No sequentially consistent execution trace of this program has a data race, meaning that this program is correctly synchronized, and should have “as if” sequentially consistent semantics. However, the stores to a, b and the corresponding loads aren’t ordered by ↣, and (1) doesn’t place any guarantee on reads not seeing writes that it doesn’t have the ↣ relation with. In other words, like in a bad time travel movie, in theory there is nothing stopping aL from “seeing” the future write a = 1, setting b = 1 which is then seen by ThreadB which, in turn, sets a to 1; with the net effective result of the write b = 1 having caused itself. This is impossible of course, since it flies against causality and basic physical laws, but we’d like whatever abstract operational semantics we choose to prevent such situations a priori (all the while preserving opportunities for interesting optimizations), and to not have to analyze such situations on a case by case basis.
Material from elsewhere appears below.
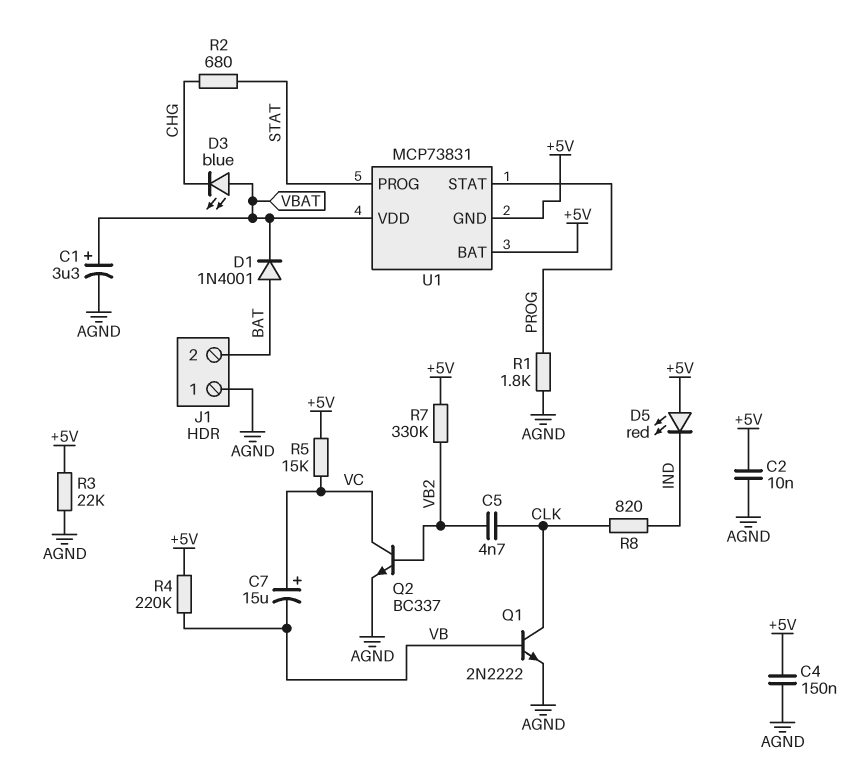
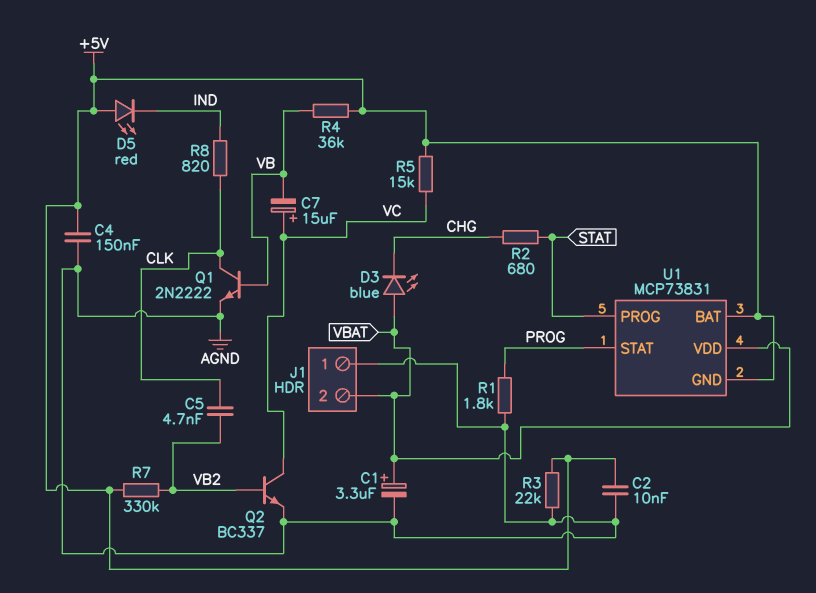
D1: diode 1N4001 (A BAT, K VBAT) -> none
J1 pin 2: BAT -> VBAT
R4: 220k (+5V, VB) -> 36k (+5V, VB)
Moreover, Java is a “type safe” programming language – certain kinds of errors cannot arise in Java, even in a racy program. For instance, you could never load an element from a String[] and get an Integer. You also cannot have values appear out of “thin air”:

int /* non-volatile */ a;
int /* non-volatile */ b;

ThreadA() {
  int tmpa = a;
  b = tmp;
}

ThreadB() {
  int tmpb = b;
  a = tmp;
}

The above program has a data race. By the rules specified so far, in a happens-before consistent execution you could have a = b = 42 by the end of the execution of the two threads; the value 42 somehow materialized out of “thin air” (although we all know where it came from). This is similar to the previous example – the value of a written by ThreadB was somehow propagated by the value of b written by ThreadA which was somehow propagated by the value of a written by ThreadB – a causality loop!

This brings us to the second operational axiom:

execution proceeds in chunks, “comitting” actions in a way that the final commit results in the execution trace we’re trying to validate. Very loosely speaking, when we are at commit i, reads that are uncommitted or are in the ith commit always see the write that preceded them in the happens before relation (this is subtly different from (1)).

In the above example, (2) prevents the causal loop that (1) allowed. Specifically, as the load from a gets committed, it has to see the write dictated ↣, which points (by an axiom I skipped for brevity) to the initializer for a, which writes 0 to a. ThreadA thus takes the correct control flow and Java doesn’t end up breaking physics.

Conclusions

I find the first part of the JMM vastly easier to grok than the second part (that aims to avoid causality loops). I have a hunch that defining and avoiding causality loops in terms of fixed points will make for a much cleaner set of axioms.